The Takeaway: To inaugurate MurnPost's “Voices of Baby Boomers” section, Rosalie Hudnut Wright writes about the “disconnect” in our Presidential primary campaign between women's well-being and social and economic sustainability. Recent rhetoric on birth control provides a cynical example of our impoverished politics, and reinforces power imbalances affecting the sexual and reproductive lives of women—which can lead to deepened inequality and even violence.
The other day I became aware of dangerous disconnects that seem to characterize the state of our contemporary politics these days, a reminder of how untrustworthy are those claiming to serve the public interest at a time when economic and environmental problems dwarf all others. I was watching Foster Friess, a major financial supporter of Republican Presidential hopeful Rick Santorum, say during an interview on MSNBC that in the good old days, a gal’s best and only necessary form of contraception was an aspirin held tightly between her legs.
The interviewer, Andrea Mitchell, experienced such a profound disconnect that she had to change the subject. Mr. Friess’s disconnect from women’s reality was painfully obvious—as was the conversation from what really matters these days.
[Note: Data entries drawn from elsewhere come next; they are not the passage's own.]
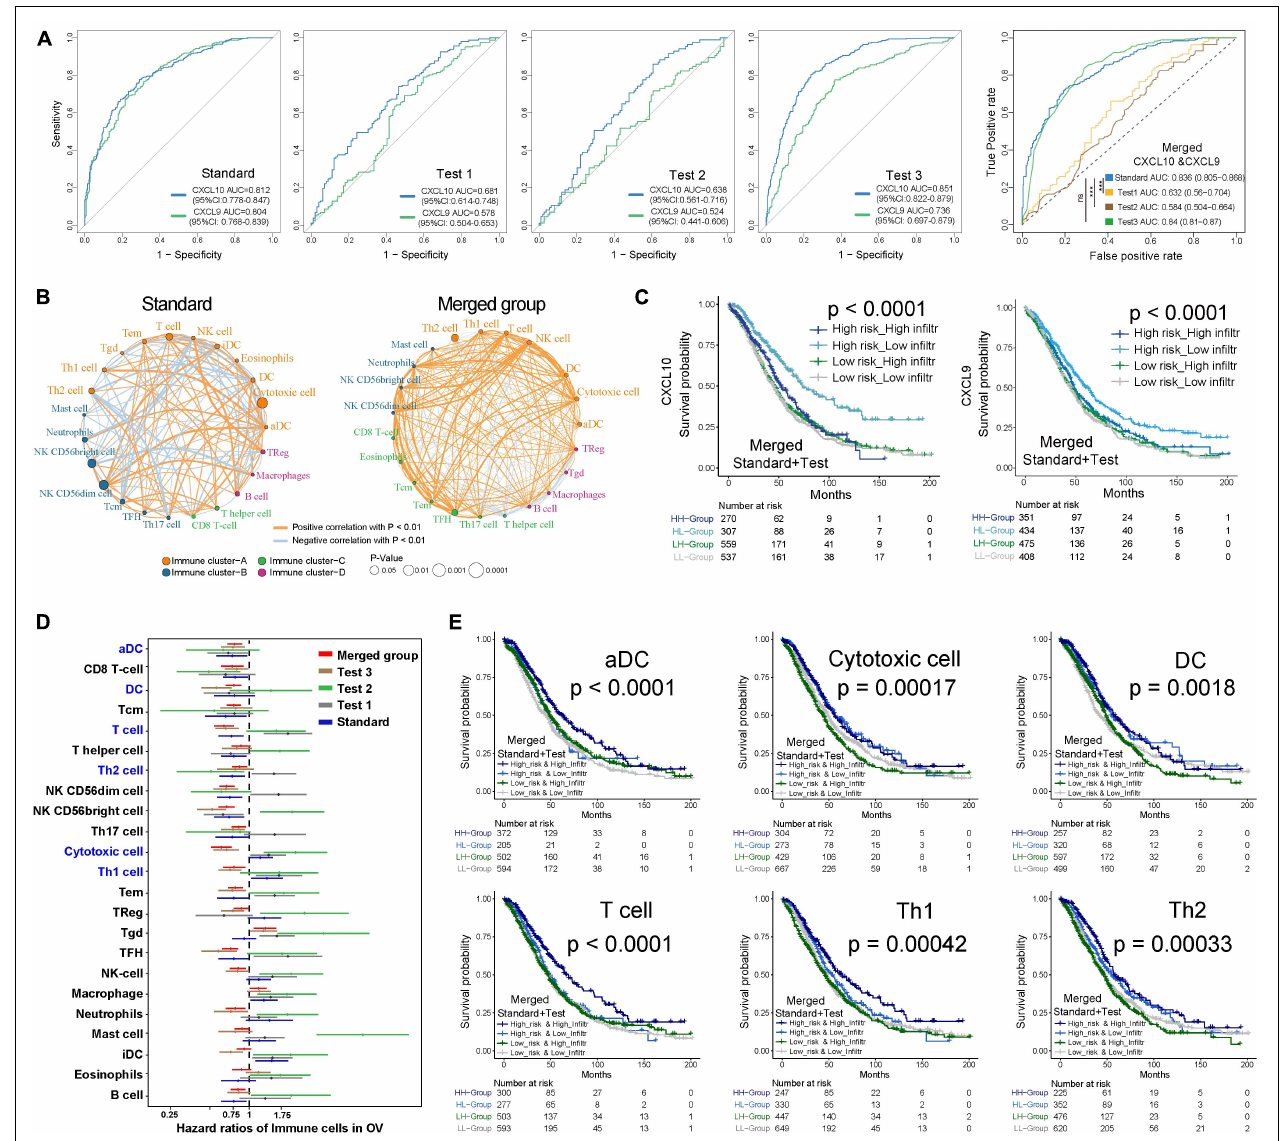
FIGURE 2 | Kaplan-Meier survival analyses of TME cell infiltration and in distinct risk classification. (A) ROC curves measuring the predictive value of the CXCL10 and CXCL9 in high/low risk of immune infiltration of ovarian cancer. In four independent groups (Left), blue line represented the CXCL10 and green lines represented the CXCL9. Comparison of ROC curves for the ability of the combined-CXCL10/CXCL9 to estimate infiltration level of four group of ovarian cancer datasets (Right). (B) The interaction between TME immune cell types in standard cohort (left) and merged sample (right). The strength of correlation was presented with thickness of lines, and positive correlation is marked with orange and negative correlation with light-blue. Red dot represented favor for OS, and black dots represented risk for OS. Four immune clusters were presented, namely, clusters (A–D). (C) Kaplan-Meier curves for the merged patients with complete information in ovarian cancer were stratified by both CXCL10/CXCL9 risk classification (high/low) and TME infiltration cluster (high/low) (Log-rank test, P < 0.0001). (D) Prognosis analyses of difference TME immune cells in ovarian cancer. Estimated survival-cut point in each subset of five groups was plotted with 95% confidence intervals (CI) lines. (E) Kaplan-Meier curves based on the prognosis of infiltration (high/low) and CXCL10 risk classification (high/low), infiltration impact was defined in panel (D) in all tumor samples. Six types of immune cells (T cells, DCs, aDC, Th1, Th2, and Cytotoxic cells) were selected. P values were indicated in the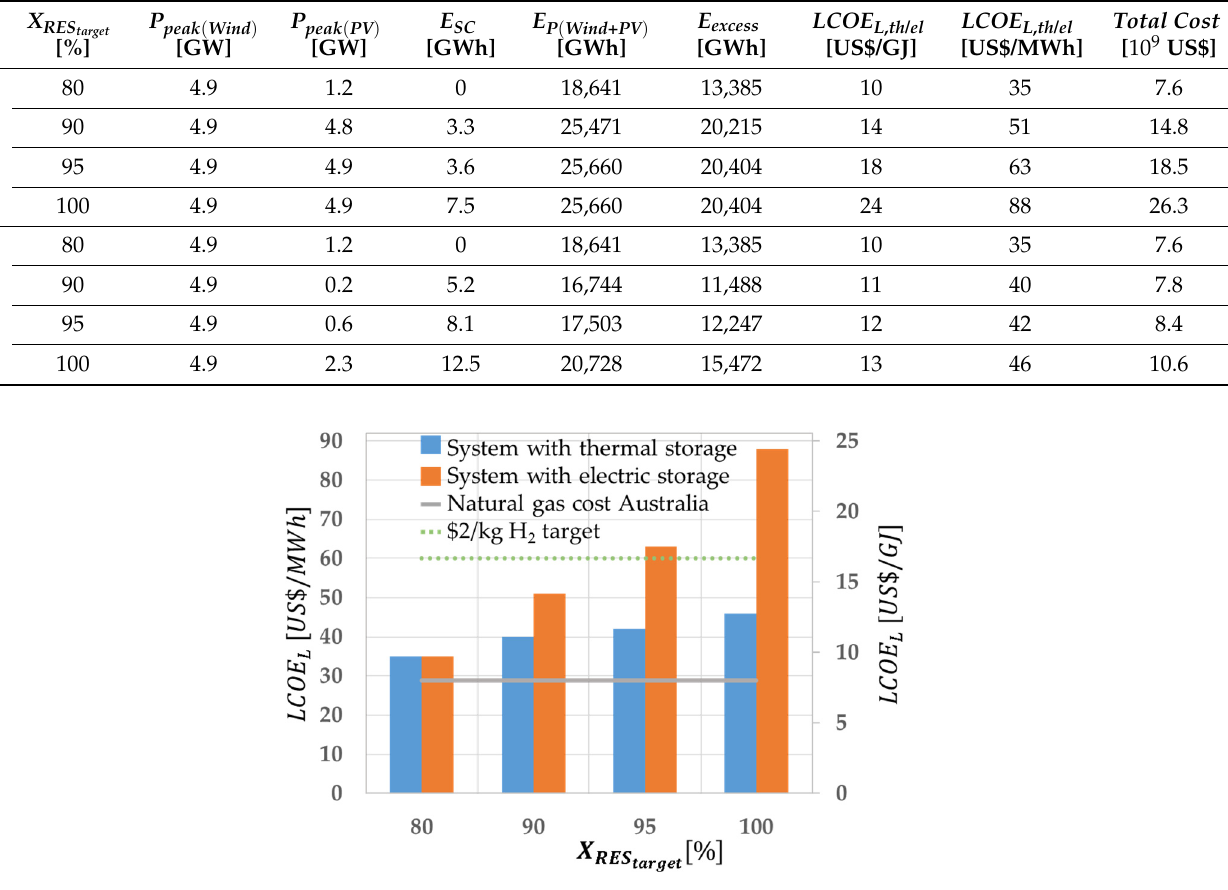
Table 10. Summary of the minimum LCOE values calculated for all configurations. The ratio be- tween the two scenarios is further shown.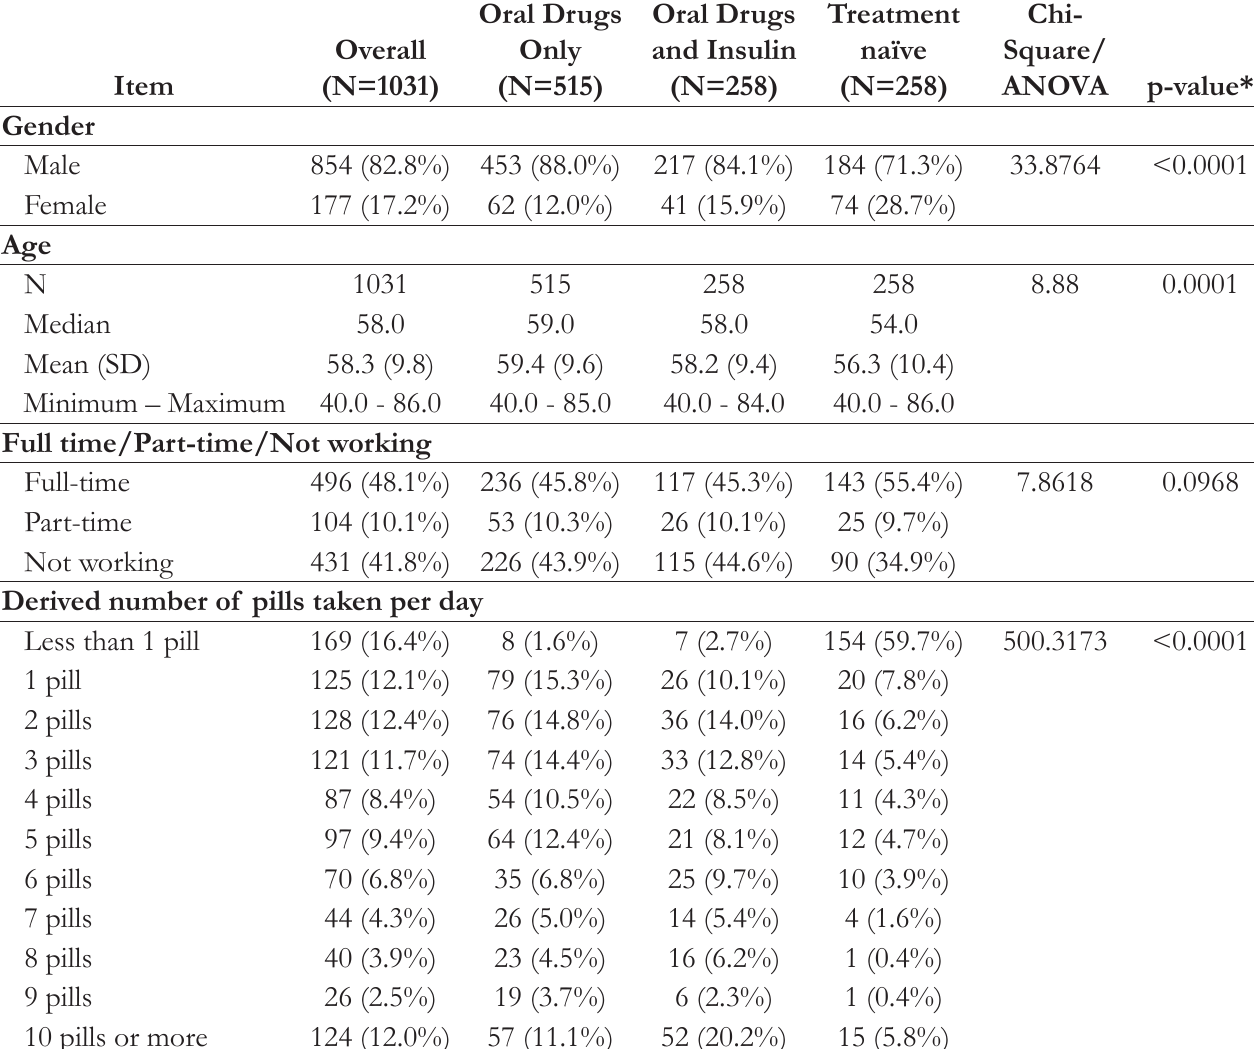
Table 2. Overall and Group Demographic Characteristics of T2DM Patients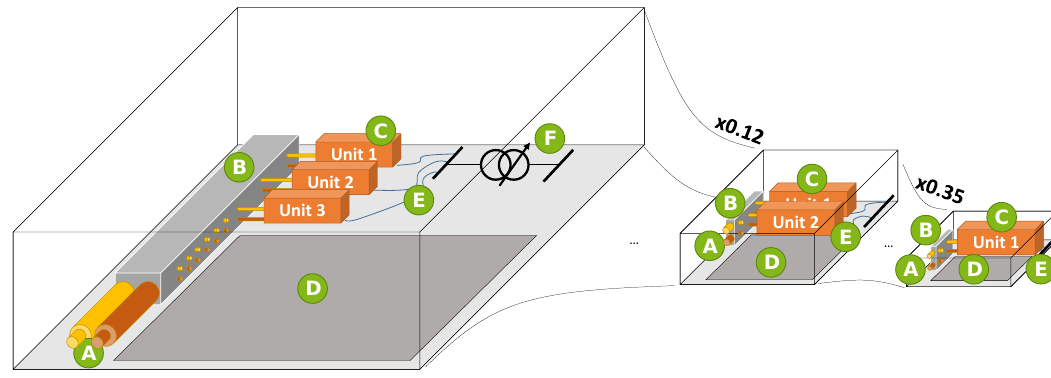
Figure 5. Three examplary configurations as a response to different spatial requirements indicate general scalability and universality of the system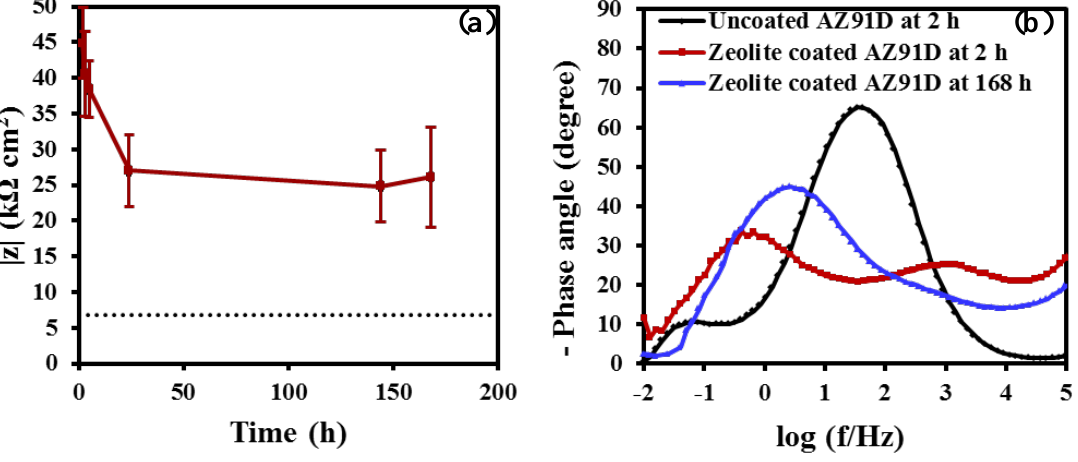
Figure 4. ( a ) Magnitude of impedance of the zeolite coated specimen at different durations of immersion in 0.1 M NaCl solution. The dashed line represents the magnitude of impedance of the uncoated specimen at 2 h of immersion in 0.1 M NaCl solution, and ( b ) phase angle plots of the uncoated and zeolite coated AZ91D specimens at various durations of immersion in 0.1 M NaCl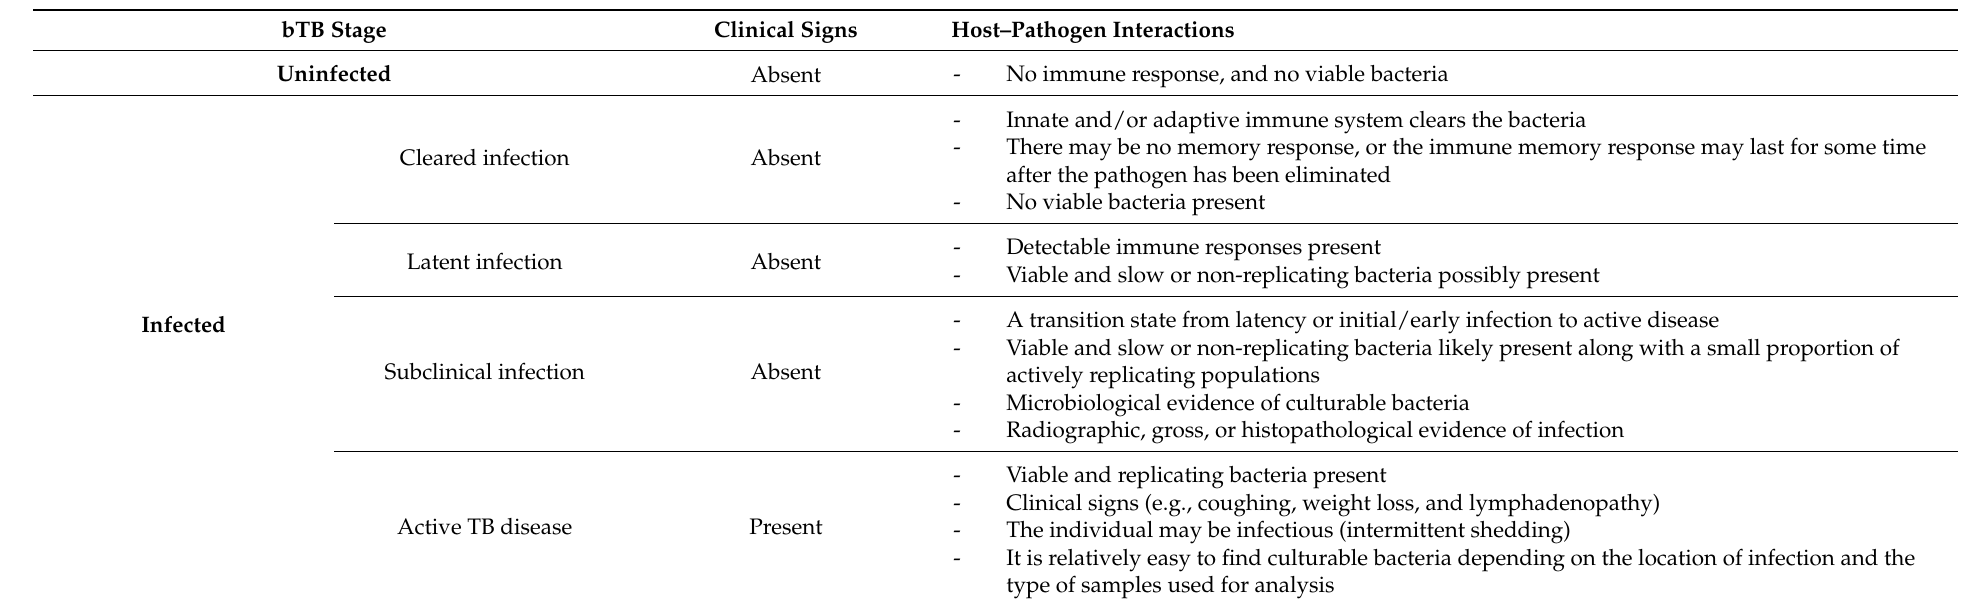
Table 2. Hypothetical stages of mycobacterial infection and host–pathogen interactions in domestic and wild animals. Infection stages may vary in different species depending on the host’s immune response and risk factors, as well as strain and infecting dose of Mycobacterium bovis . (Adapted and adjusted from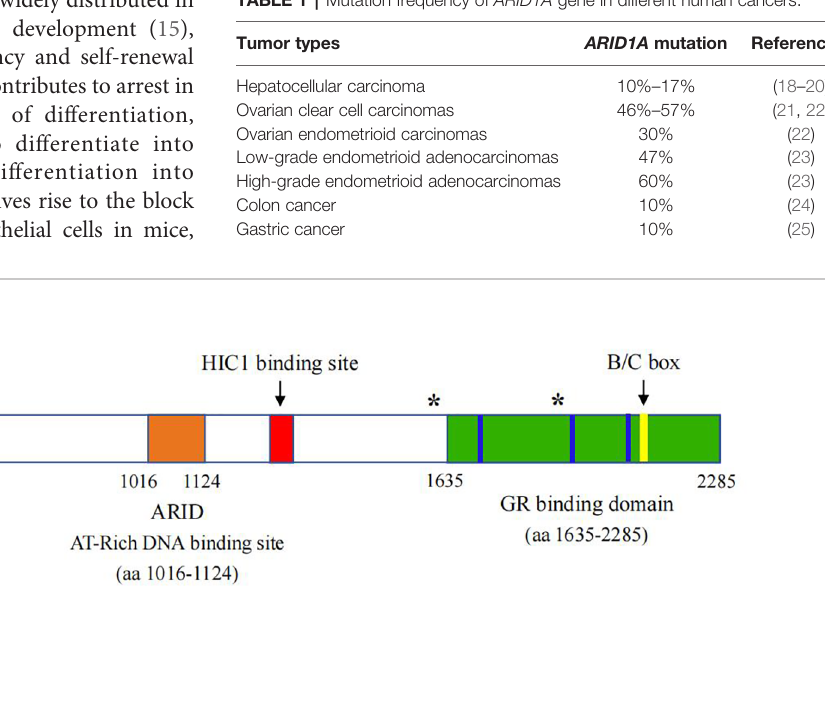
TABLE 1 | Mutation frequency of ARID1A gene in different human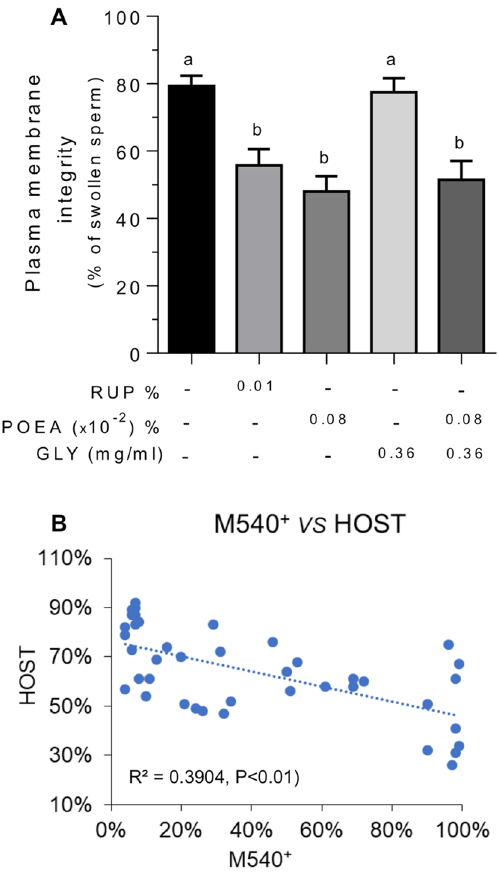
Figure 3. Effects of Roundup Ultra Plus (RUP), glyphosate (GLY) and surfactant polyoxyethylene tallow amine (POEA) in functional integrity of human sperm plasma membrane (HOS test). ( A ) Spermatozoa were incubated in BWW for 1 h at 37 °C, 5% CO 2 , in the absence or presence of indicated concentrations of RUP, POEA, GLY or POEA in combination with GLY. This experiment was performed 7 times (n = 7) and the results were expressed as the mean of the percentage of swollen spermatozoa ± standard error of the mean (SEM). Columns with different letters are statistically different from each other, so that for P < 0.05. ( B ) Negative correlation between the lipid disorganization (M540-positive and Yo-Pro-1-negative spermatozoa) and the functional integrity (HOS test) of the human sperm plasma membrane. Values were result of 7 independent experiments (n = 35). The resultant Pearson coefficient is statistically significant for the negative correlation, (r = − 0.625, P <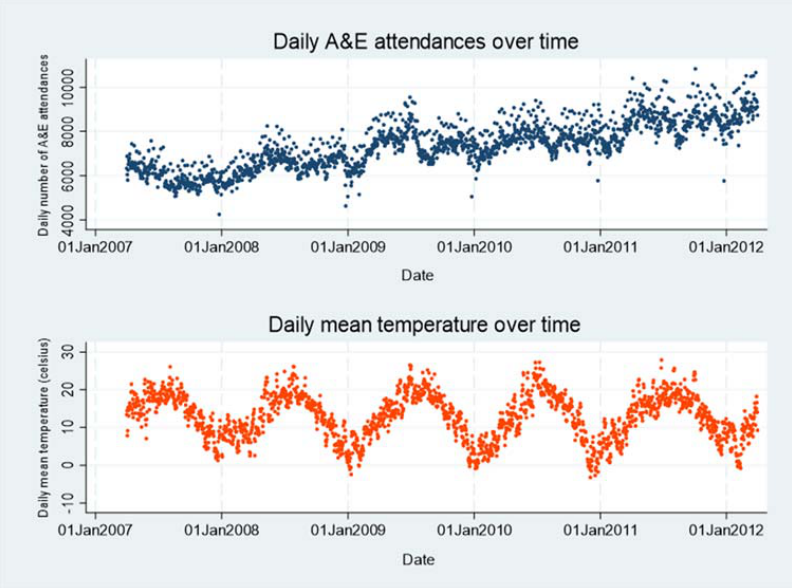
Figure 1. Raw plots showing Accident & Emergency (A&E) department attendances and mean temperature data over the five ‐ year study period in Greater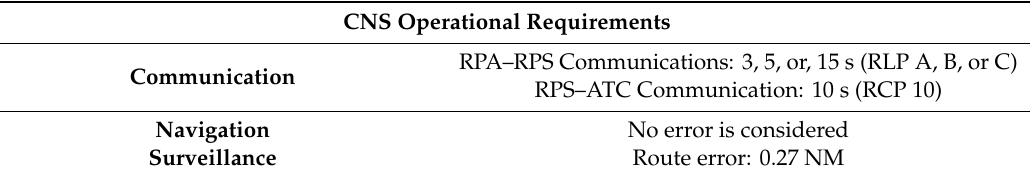
Table 3. Summary of communication, navigation, and surveillance (CNS) operational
The next day on CBS Morning News a furious Santorum slammed co-host Charlie Rose and the media for asking him for his thoughts on the matter.Santorum said that Freiss’s remarks were a “bad off-color joke” and that he, Rose, was practicing “gotcha” journalism for bringing it up because it had nothing to do with him or his campaign—another smiling disconnect. I thought, That’s like saying I take this man’s money, but I have no responsibility for his speech or actions. I want to be President, but I will take no responsibility for the blunders of my administration.
Friess later apologized for the “joke,” stating that “many didn't recognize it as a joke but thought it was my prescription for today's birth control practices."
Sitting in my tiny living room above Main Street, I, too, intended to disconnect, remaining calm and detached from these comments, but instead I felt numb and then nauseous.
I wanted to believe that my consideration of whom to support for President in 2012 was above so-called “social" or "wedge issue” politics. But I failed. I thought, Maybe the fundamentalists are right after all. It’s ALL about social issue politics.
Before coming to my senses, the last thought that passed through my mind was a violent one involving a gun.